Institutional investors in hedge funds are increasingly looking for new markets to tap into; as a result, many are looking at opportunities to invest in foreign funds. The recent financial crisis in Europe has affected fund managers in this region, with some investors choosing to avoid the region as a result of the volatile markets. However, despite the obvious problems, a number of US-based institutional investors continue to show an appetite for Europe-based funds, and high-performing managers have been successful in growing through allocations from US-based investors. Preqin currently tracks 294 US-based investors that are showing an active interest in investing in European hedge funds.

Funds of hedge funds often operate with global mandates and 19% of US-based funds of hedge funds indicate that they will invest in Europe-based funds. Other prominent investor groups targeting European investment include public pension funds (18% indicate an interest), insurance companies (18%) and asset managers (14%). These investor groups typically have a large capital base and strong resources, which means they are able to do the necessary due diligence on overseas managers. Europe-based funds are less popular with US-based endowments, foundations and private pension funds as these groups seek opportunities either locally or in more emerging markets depending upon their risk appetite.

In terms of the strategies sought by US-based investors targeting Europe, long/short equity is the most prominent strategy, with 81% of these investors interested in the strategy. Other popular hedge fund strategies among these investors include multi-strategy (61%), macro (54%), event driven (53%), distressed (47%), and long/short credit (43%). Investors across all regions in the US are showing an interest in Europe-based hedge funds. In terms of numbers, New York is the most prominent state, with 18% of all interested investors based there.

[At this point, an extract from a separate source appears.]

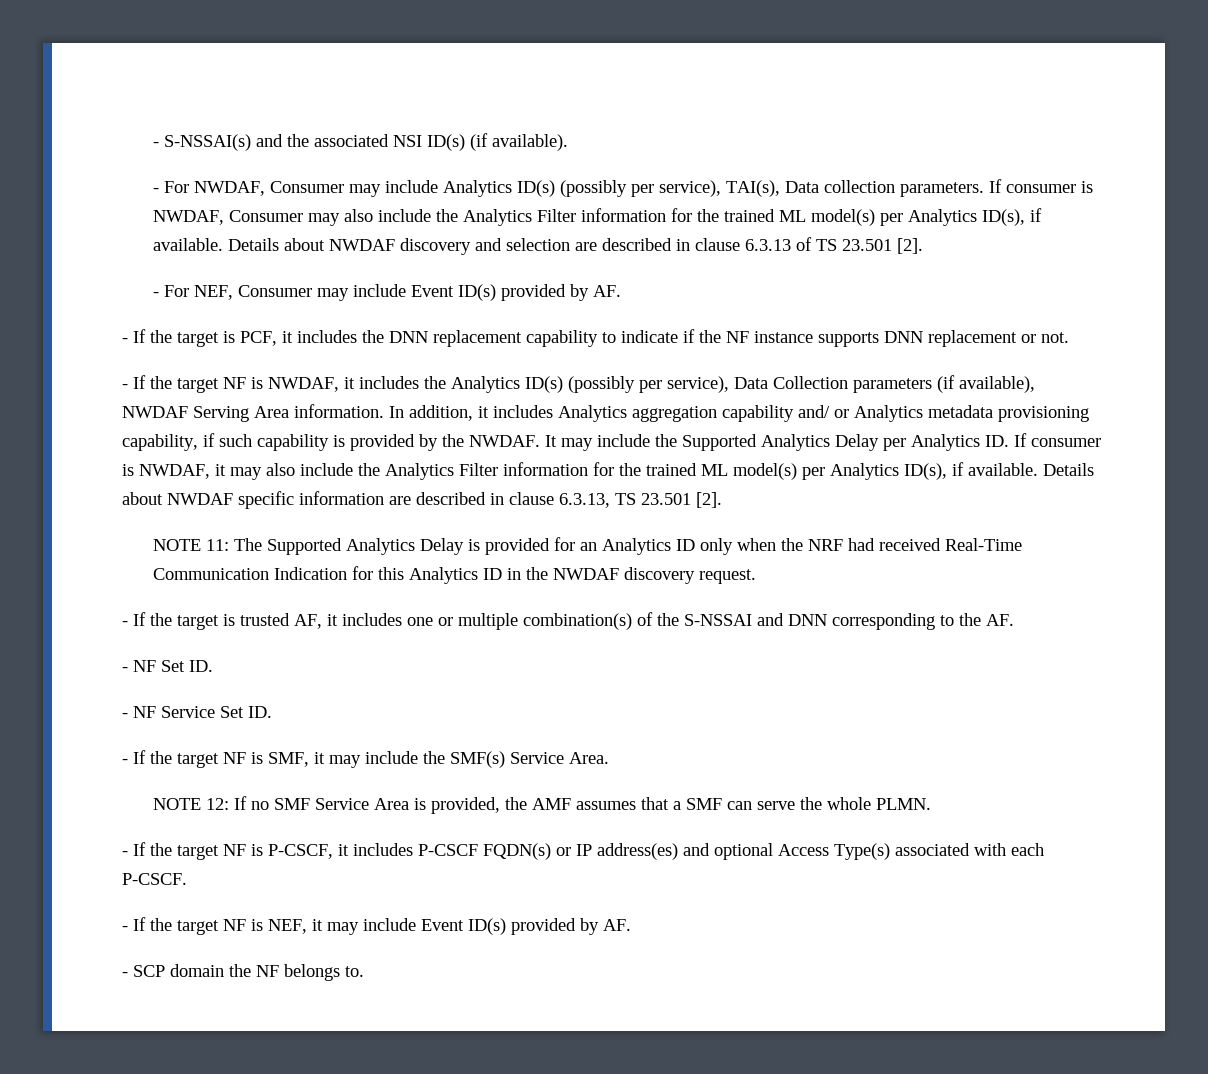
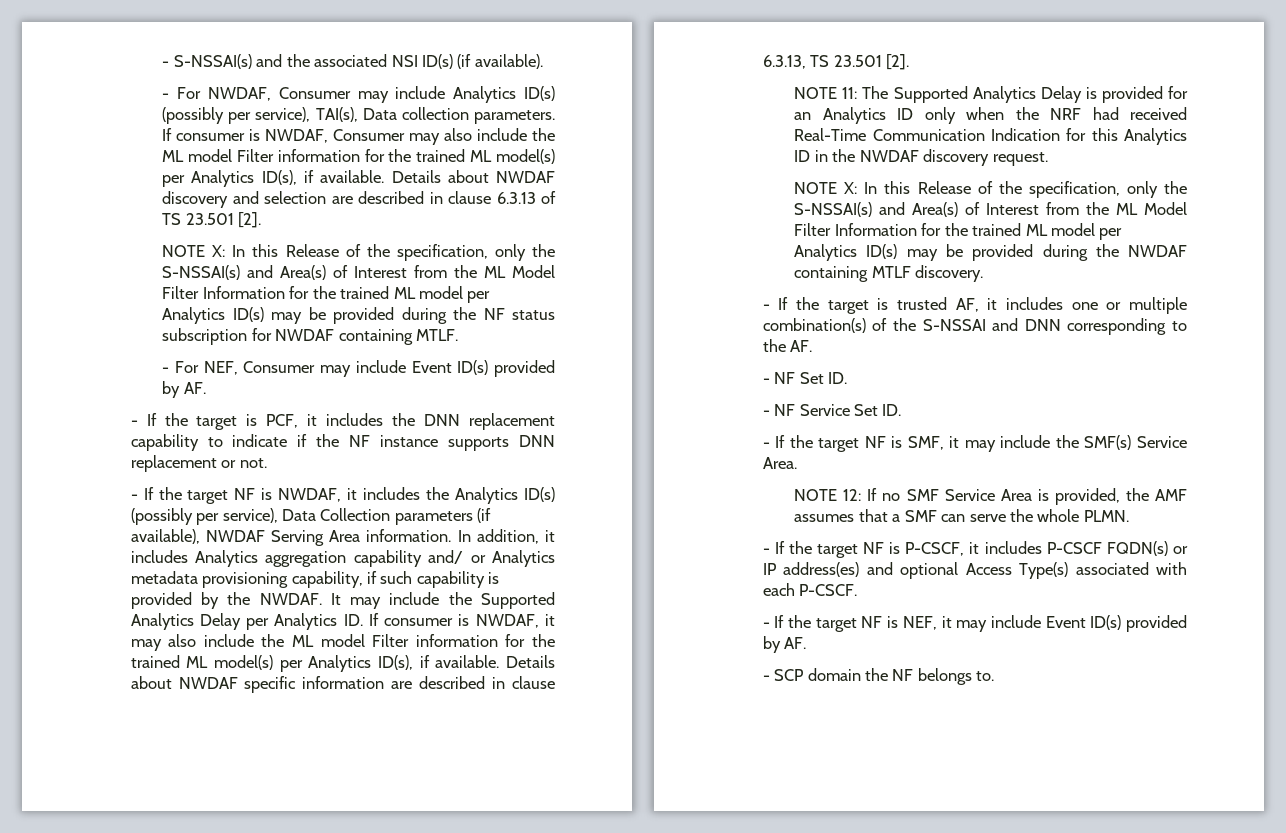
[462,209,532,226] Analytics -> [162,149,233,162] ML model
(923, 246) none -> [162,244,555,261] [162,265,555,280] [162,286,491,303] [162,307,555,324] [162,328,459,345] // NOTE X: In this Release of the specification, only the S-NSSAI(s) and Area(s) of Interest from the ML Model Filter Information for the trained ML model per Analytics ID(s) may be provided during the NF status subscription for NWDAF containing MTLF.
[385,463,455,480] Analytics -> [292,634,365,647] ML model
(756, 576) none -> [794,181,1187,198] [794,202,1187,217] [794,223,1123,240] [794,244,1187,261] [794,265,984,282] // NOTE X: In this Release of the specification, only the S-NSSAI(s) and Area(s) of Interest from the ML Model Filter Information for the trained ML model per Analytics ID(s) may be provided during the NWDAF containing MTLF discovery.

California (10%), Illinois (8%), Connecticut (6%), Texas (6%), and Pennsylvania (6%) also provide a significant number of potential investors for Europe-based hedge fund managers.

In terms of where the hedge fund managers are based, London is generally considered to be the hedge fund capital of Europe. Popular hedge fund managers among US investors headquartered in London include BlueCrest Capital, Brevan Howard Asset Management, and Lansdowne Partners. Fund managers in other parts of Europe also have opportunities to obtain institutional capital from the US, with funds based in countries such as France, Italy, Sweden and Switzerland proving popular.

The outlook for Europe-based hedge fund managers looking to obtain institutional capital remains mixed, as growing numbers of investors are avoiding Europe due to the ongoing sovereign debt crisis. Despite these problems, there is enough evidence to suggest that US-based investors will allocate to Europe-based funds should an attractive opportunity arise. However, managers need to be able to show evidence of strong performance as concerns over hedge fund returns are continuing to grow.